Today’s Get-it-Done Guy episode deals with how to form a new habit. Becoming more productive, setting new years resolutions, brushing your teeth differently … any sort of behavior change involves, well, changing behavior. Unfortunately, humans aren’t very good at changing behavior.

I’ve been fascinated for years by psychology and the human brain. I read research into cognitive and social psychology, behavioral finance, brain-based science, and so on, always looking for stuff that works to help develop new skills or change old ones.

I do all this because I love learning, and really enjoy anything that helps me do it better. One of the most effective models I’ve found for understanding how humans think is NLP or neuro-linguistic programming. Developed in the 70s, it’s considered a pseudo-science and not taken seriously.

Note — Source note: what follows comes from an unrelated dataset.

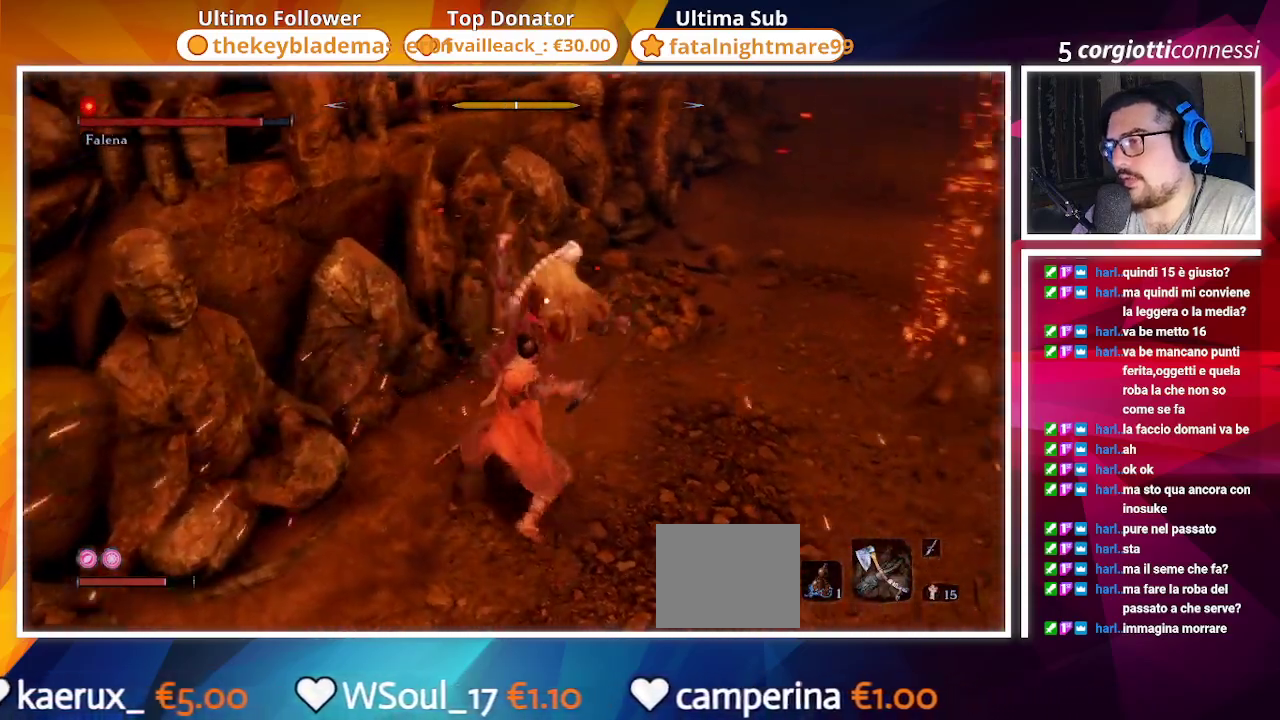
{"dt_ms": 500, "buttons": [], "left_stick": "right", "right_stick": "center", "events": []}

I found, however, that I could use it and get effective, repeatable results. To this day, I teach elements of it to clients and friends and get demonstrable, measurable results.

Over time, various areas of science are independently discovering elements of NLP. Just this month in the January/February 2011 issue of Scientific America Mind, there’s an article discussing how we talk and think about the world in ways that correspond pretty directly to our bodies. In NLP, we call this “organ language” (I am shouldering a burden). Another NLP phenomenon called “submodalities” suggests that we speak literally about our internal world. “Things are looking up” would suggest that the speaker is making a mental picture and positioning it in the top area of their mental field of vision. I suspect submodalities will be next on the rediscovery agenda.

This Get-it-Done guy episode is the NLP “new behavior generator.” When it was developed 35 years ago, no one knew about mirror neurons, and sports psychology was in its infancy. Today, visualization is established as producing measurable results in sports performance. I’ve attempted to capture the essential elements of the actual behavior change technique, while augmenting it somewhat with poisoned apples and the occasional lesson in introspection and emotional self-management.